Report every line in the records below that holds the word "computer".

-----

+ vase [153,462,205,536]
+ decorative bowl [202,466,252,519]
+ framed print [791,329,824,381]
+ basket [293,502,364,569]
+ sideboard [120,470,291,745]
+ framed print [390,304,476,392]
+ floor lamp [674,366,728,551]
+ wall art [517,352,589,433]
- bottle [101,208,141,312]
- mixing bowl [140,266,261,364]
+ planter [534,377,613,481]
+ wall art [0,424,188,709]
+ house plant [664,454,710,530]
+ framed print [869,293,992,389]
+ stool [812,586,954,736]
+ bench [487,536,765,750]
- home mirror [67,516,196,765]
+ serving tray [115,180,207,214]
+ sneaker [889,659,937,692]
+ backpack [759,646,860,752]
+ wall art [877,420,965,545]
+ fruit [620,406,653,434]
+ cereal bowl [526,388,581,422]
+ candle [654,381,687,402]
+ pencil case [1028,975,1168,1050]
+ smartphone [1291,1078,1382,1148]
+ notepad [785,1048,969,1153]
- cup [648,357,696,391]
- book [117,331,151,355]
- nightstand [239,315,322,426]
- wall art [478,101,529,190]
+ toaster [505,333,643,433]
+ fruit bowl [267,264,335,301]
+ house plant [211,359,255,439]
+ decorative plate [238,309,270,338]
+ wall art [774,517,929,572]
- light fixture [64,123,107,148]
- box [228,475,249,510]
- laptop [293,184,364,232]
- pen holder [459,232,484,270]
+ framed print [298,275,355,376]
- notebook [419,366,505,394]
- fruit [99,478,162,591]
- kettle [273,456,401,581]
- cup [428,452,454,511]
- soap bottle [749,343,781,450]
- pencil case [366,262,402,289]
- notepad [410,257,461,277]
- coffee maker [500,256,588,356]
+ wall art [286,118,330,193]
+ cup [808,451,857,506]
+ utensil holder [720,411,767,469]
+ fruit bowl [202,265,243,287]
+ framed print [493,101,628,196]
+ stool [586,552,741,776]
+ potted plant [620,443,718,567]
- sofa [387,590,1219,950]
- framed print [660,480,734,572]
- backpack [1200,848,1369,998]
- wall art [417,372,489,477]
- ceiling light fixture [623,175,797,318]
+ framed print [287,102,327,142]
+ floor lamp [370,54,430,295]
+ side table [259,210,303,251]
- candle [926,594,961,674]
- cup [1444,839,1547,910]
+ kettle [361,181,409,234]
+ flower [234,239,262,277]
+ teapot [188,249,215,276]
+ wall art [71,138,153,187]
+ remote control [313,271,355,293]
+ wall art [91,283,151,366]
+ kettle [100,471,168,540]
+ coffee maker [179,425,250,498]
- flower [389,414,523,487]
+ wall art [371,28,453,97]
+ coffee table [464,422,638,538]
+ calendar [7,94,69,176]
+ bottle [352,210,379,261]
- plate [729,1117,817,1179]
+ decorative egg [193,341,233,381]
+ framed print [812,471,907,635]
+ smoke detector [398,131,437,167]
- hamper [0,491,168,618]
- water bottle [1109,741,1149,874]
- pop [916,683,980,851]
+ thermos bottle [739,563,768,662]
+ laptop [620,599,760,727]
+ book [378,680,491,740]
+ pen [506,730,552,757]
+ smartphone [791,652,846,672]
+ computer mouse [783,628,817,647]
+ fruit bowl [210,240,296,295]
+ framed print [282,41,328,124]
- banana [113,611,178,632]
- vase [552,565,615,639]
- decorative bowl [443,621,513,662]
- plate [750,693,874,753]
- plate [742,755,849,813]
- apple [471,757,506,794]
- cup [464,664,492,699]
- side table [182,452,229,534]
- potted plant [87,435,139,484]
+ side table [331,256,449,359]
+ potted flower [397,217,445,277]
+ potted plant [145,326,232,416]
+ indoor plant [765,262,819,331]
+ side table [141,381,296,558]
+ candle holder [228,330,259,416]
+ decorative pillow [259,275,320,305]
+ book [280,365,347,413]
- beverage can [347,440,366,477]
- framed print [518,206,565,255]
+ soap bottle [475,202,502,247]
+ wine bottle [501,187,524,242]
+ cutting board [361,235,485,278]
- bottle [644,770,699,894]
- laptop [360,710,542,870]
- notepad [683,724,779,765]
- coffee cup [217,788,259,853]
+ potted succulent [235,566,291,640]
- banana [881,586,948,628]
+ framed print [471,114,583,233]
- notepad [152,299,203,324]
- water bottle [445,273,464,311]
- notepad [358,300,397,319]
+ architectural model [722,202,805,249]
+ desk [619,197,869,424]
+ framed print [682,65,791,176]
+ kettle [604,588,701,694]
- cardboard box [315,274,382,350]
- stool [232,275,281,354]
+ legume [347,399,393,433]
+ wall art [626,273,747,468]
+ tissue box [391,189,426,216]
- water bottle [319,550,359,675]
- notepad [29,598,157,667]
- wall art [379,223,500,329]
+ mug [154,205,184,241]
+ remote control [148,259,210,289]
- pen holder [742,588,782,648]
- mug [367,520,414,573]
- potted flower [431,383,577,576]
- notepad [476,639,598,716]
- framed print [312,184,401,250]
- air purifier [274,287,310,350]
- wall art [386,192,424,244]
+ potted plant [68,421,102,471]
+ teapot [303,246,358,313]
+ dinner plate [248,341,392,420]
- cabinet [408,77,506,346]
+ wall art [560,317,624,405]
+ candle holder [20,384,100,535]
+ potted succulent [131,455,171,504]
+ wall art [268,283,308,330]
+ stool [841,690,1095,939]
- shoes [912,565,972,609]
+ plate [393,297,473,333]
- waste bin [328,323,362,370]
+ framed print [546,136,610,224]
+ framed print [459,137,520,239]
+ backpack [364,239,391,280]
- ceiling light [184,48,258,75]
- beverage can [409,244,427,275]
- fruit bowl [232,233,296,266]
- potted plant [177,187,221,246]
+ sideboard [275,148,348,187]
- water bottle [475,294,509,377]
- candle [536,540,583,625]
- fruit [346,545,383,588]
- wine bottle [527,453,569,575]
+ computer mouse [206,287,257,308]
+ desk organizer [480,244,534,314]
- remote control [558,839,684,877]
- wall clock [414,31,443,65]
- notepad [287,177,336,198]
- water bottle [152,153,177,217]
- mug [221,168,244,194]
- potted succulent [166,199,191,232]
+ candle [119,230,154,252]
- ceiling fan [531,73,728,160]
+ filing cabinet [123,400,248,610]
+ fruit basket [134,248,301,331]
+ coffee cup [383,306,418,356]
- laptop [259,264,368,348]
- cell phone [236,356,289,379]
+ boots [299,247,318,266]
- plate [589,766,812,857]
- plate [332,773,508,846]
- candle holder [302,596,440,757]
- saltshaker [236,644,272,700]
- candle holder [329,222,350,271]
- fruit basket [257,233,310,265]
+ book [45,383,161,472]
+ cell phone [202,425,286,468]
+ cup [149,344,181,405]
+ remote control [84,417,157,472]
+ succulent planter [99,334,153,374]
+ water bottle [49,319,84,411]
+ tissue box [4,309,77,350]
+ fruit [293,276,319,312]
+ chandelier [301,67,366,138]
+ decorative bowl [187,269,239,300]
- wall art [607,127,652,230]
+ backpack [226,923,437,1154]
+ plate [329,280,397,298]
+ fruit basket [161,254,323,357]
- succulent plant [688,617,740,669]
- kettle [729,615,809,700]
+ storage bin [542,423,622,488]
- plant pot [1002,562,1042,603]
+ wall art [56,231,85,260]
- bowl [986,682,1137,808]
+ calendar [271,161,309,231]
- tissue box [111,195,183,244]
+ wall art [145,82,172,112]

-----

→ **Reply**:
+ computer mouse [783,628,817,647]
+ computer mouse [206,287,257,308]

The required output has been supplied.